§ **Records supplied**:
[Start of section]
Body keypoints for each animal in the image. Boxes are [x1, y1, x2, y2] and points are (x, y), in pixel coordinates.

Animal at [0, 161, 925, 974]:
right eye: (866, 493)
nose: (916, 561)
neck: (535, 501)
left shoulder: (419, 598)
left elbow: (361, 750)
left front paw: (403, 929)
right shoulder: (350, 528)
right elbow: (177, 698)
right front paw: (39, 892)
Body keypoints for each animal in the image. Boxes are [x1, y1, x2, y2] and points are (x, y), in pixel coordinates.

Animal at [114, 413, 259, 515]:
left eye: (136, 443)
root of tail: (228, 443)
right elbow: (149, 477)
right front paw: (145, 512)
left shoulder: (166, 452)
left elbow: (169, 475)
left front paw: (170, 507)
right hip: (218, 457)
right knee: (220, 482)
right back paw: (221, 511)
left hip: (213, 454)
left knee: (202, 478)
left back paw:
[End of section]
[Start of section]
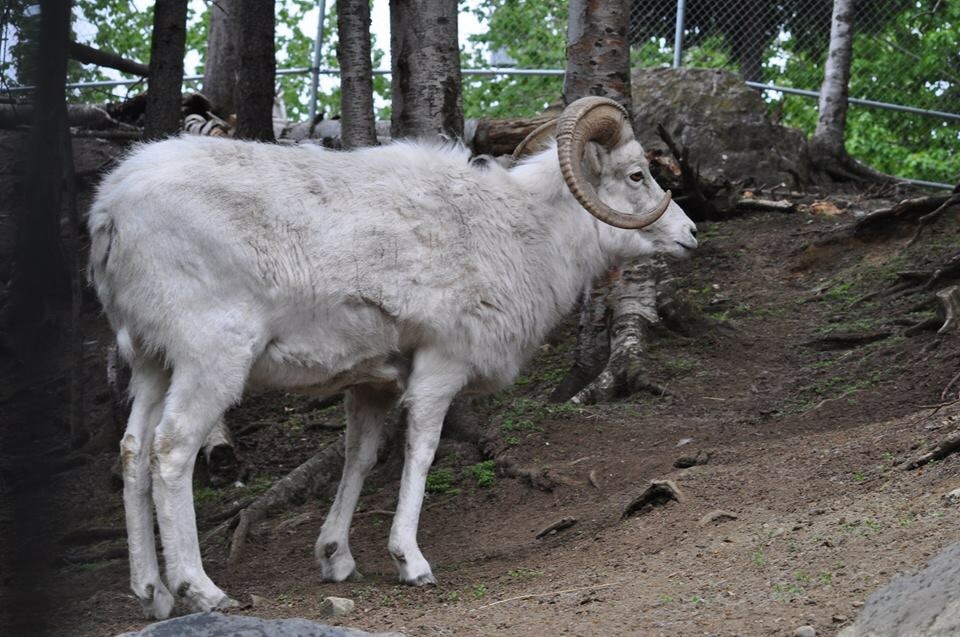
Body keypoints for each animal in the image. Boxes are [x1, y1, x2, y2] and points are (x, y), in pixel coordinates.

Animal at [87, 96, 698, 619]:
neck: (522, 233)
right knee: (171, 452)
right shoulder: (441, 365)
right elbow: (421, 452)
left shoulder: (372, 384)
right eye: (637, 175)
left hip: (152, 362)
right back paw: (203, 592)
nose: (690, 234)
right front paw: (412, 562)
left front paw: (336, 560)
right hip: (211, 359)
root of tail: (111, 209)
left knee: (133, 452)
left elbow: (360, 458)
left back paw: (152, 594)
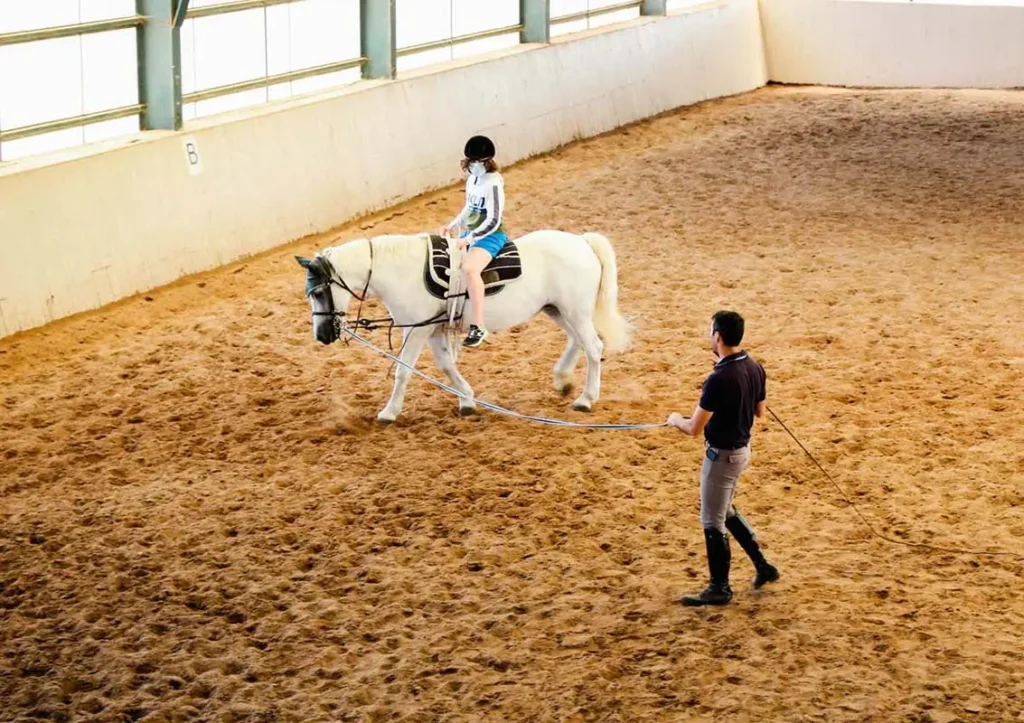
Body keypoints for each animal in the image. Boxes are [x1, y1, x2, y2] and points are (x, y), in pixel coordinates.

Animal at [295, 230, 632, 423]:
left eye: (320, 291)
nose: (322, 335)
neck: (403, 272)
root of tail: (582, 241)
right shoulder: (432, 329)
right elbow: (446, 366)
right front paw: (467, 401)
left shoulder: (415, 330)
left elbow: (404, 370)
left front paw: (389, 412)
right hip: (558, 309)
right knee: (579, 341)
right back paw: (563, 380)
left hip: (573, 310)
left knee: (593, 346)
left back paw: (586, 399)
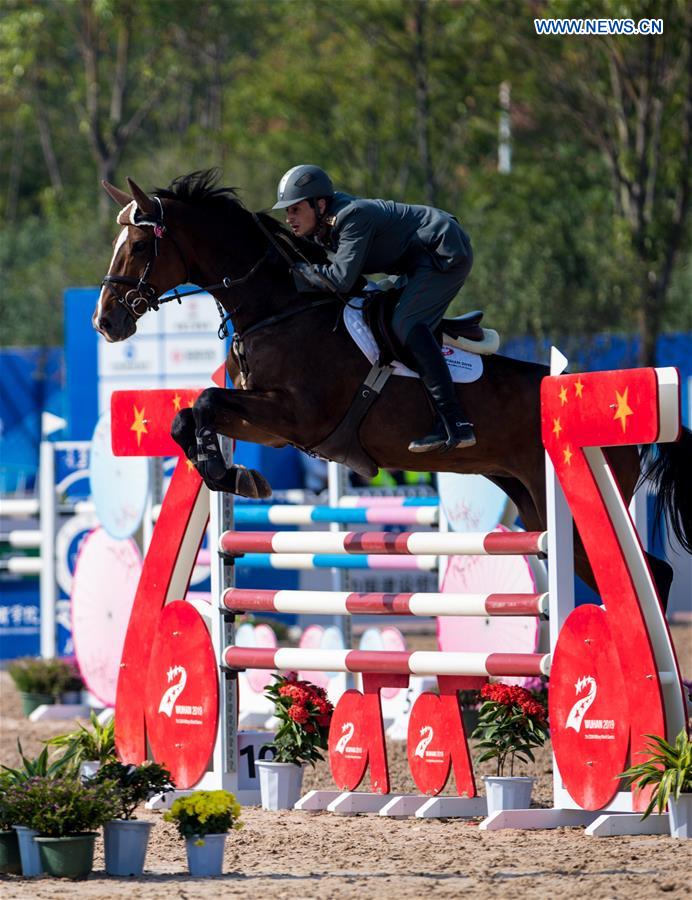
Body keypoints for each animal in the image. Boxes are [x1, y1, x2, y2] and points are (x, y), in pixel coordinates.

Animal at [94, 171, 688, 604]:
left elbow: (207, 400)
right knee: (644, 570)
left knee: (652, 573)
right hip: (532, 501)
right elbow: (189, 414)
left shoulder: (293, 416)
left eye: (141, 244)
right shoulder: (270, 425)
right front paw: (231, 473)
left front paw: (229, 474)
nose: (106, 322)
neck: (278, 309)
[End of section]
[Start of section]
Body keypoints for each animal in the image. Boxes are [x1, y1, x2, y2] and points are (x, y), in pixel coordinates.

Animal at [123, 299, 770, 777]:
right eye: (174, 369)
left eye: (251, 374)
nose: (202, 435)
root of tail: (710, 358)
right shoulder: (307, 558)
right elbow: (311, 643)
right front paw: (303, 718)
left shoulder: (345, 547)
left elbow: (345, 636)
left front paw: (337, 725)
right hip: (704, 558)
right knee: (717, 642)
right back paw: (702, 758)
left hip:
[End of section]
§ **Exercise goal**:
Across the listing above, find all lines where the word "front" is present and copy them.

§ **Task answer**:
left front paw: (403, 929)
right front paw: (39, 892)
right front paw: (145, 512)
left front paw: (170, 507)
right front paw: (412, 562)
left front paw: (336, 560)
right front paw: (467, 401)
left front paw: (389, 412)
right front paw: (231, 473)
left front paw: (229, 474)
right front paw: (303, 718)
left front paw: (337, 725)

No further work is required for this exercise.